PCRE is a CGo-free port of the PCRE2 regular expression engine to Go. Being CGo-free means that rather than just being bindings to the PCRE2 library, this is a pure Go implementation of PCRE2.

How it works

There is an amazing program called ccgo. This is a transpiler that converts C code to Go. It was used to compile the source code of PCRE2 to Go.

Unfortunately, ccgo does create OS and CPU architecture-specific code but I only have linux/amd64 and linux/arm64 systems, so I used various C cross-compiler toolchains to compile to the desired target, then used qemu-user-static to emulate the CPU arcitectures in order to test the cross-compiled code.

For macOS, the process was a little more complicated. Since there isn't a straightforward cross-compile toolchain for macOS from Linux as far as I know, I ran a macOS VM, which I created using this project: https://github.com/kholia/OSX-KVM. With that VM, I transpiled PCRE2 to both darwin/amd64 and darwin/arm64.

Why

The reason I created this is that Go's standard library regexp is missing features such as lookaheads and lookbehinds. There is a good reason for this. Due to the omission of those features, Go's regexp library can guarantee that regular expressions cannot be exploited for a DoS attack, known as a ReDoS attack.

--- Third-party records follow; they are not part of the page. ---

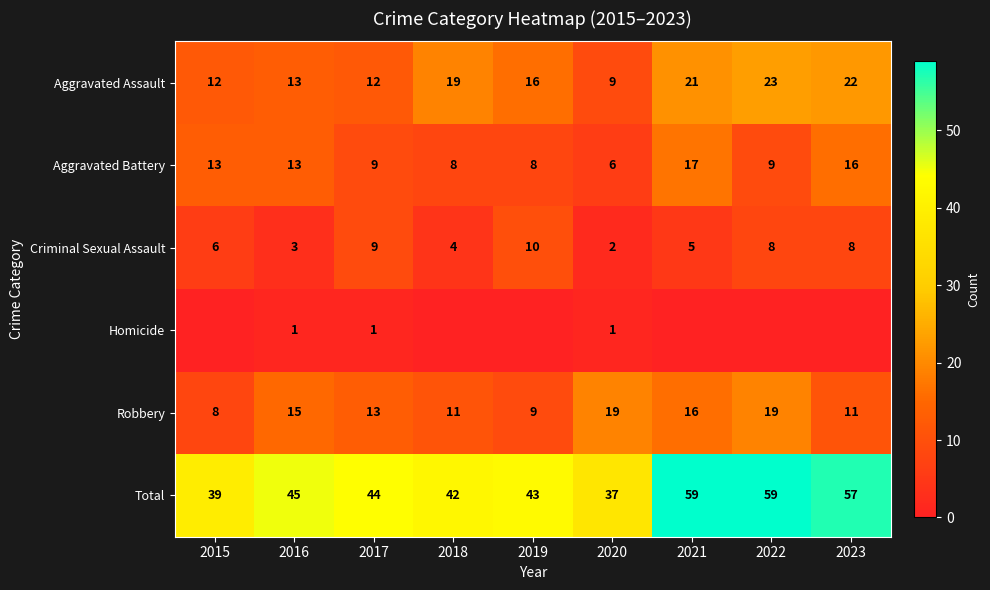

What is the difference between the Criminal Sexual Assault values at 2016 and 2015?

3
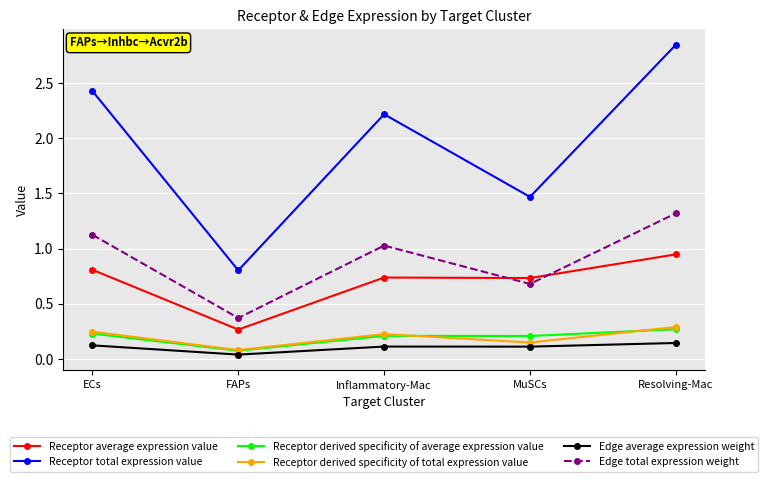

True or false: Edge total expression weight has more than 0 interior local peaks.

True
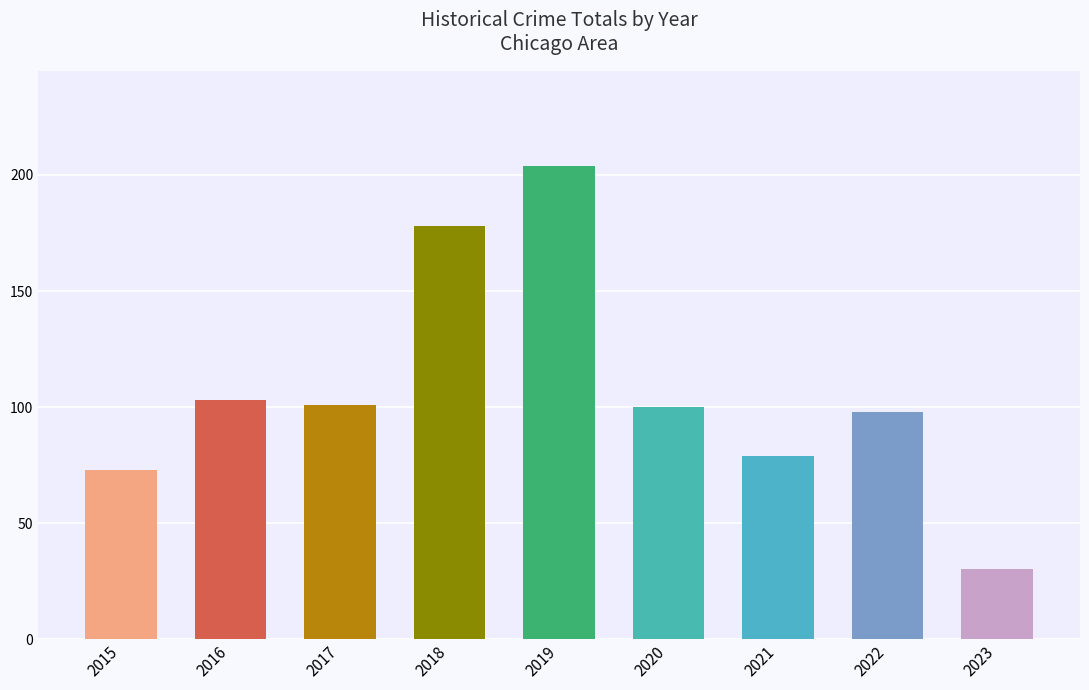

What is the average value?

107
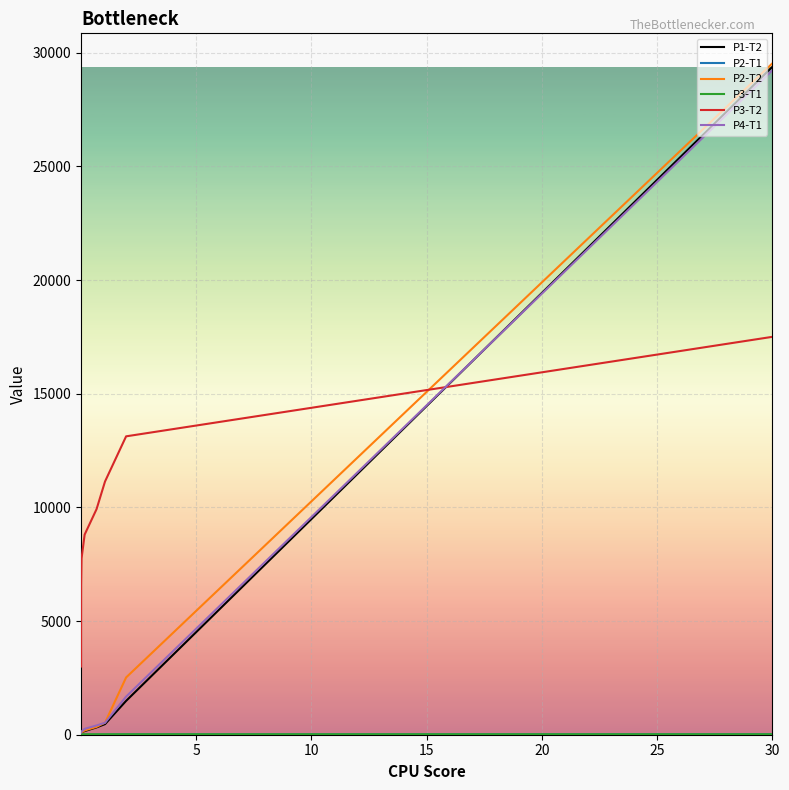

True or false: P3-T2 has more than 1 points higher than both neighbors.

False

This seems like a big deal, and it is in many cases, but not in all cases. For example, if the expression is compiled into the program or provided in a config file, the source is trusted and therefore can be used without worrying about DoS attacks. Some applications also require the features in order to function properly, and they might have a different way to ensure no DoS attack occurs. In these cases, PCRE2 provides extra features without sacrificing anything. This is why I made this project, to allow these use cases to exist.

It also mimics the standard library as closely as possible, meaning it can be used in conjunction with interfaces to provide different regular expression engines based on input, which may be useful in some cases.

When not to use

Due to the extra features such as lookaheads and lookbehinds, PCRE2 is vulnerable to an attack known as ReDoS. This is where an expression is provided that recurses infinitely, consuming resources forever until there are none left for anything else. This means, if you don't need the features and can't trust the source of the expression, do not use this. Use Go's standard library regexp instead.